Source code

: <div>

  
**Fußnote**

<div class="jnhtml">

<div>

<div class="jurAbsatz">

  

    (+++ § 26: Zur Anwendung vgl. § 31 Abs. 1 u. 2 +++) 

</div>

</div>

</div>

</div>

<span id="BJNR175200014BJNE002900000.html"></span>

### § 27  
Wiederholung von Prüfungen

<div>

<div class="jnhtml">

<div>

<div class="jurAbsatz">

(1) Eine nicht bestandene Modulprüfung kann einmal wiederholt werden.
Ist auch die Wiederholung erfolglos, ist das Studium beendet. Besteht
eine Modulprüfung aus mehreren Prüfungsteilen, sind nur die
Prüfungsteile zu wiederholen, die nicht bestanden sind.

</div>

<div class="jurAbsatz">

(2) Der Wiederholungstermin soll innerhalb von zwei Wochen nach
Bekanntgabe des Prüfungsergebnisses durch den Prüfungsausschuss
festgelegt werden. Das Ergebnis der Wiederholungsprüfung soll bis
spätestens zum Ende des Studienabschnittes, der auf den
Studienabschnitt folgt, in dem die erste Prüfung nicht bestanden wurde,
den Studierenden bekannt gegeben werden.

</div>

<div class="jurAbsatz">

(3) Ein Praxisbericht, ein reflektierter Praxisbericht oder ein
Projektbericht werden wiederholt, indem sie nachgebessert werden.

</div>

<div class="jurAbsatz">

============================================================

What this task involves
When you answer, repeat all of the material exactly as given.

Problem solution
Source code

: <div>

  
**Fußnote**

<div class="jnhtml">

<div>

<div class="jurAbsatz">

  

    (+++ § 26: Zur Anwendung vgl. § 31 Abs. 1 u. 2 +++) 

</div>

</div>

</div>

</div>

<span id="BJNR175200014BJNE002900000.html"></span>

### § 27  
Wiederholung von Prüfungen

<div>

<div class="jnhtml">

<div>

<div class="jurAbsatz">

(1) Eine nicht bestandene Modulprüfung kann einmal wiederholt werden.
Ist auch die Wiederholung erfolglos, ist das Studium beendet. Besteht
eine Modulprüfung aus mehreren Prüfungsteilen, sind nur die
Prüfungsteile zu wiederholen, die nicht bestanden sind.

</div>

<div class="jurAbsatz">

(2) Der Wiederholungstermin soll innerhalb von zwei Wochen nach
Bekanntgabe des Prüfungsergebnisses durch den Prüfungsausschuss
festgelegt werden. Das Ergebnis der Wiederholungsprüfung soll bis
spätestens zum Ende des Studienabschnittes, der auf den
Studienabschnitt folgt, in dem die erste Prüfung nicht bestanden wurde,
den Studierenden bekannt gegeben werden.

</div>

<div class="jurAbsatz">

(3) Ein Praxisbericht, ein reflektierter Praxisbericht oder ein
Projektbericht werden wiederholt, indem sie nachgebessert werden.

</div>

<div class="jurAbsatz">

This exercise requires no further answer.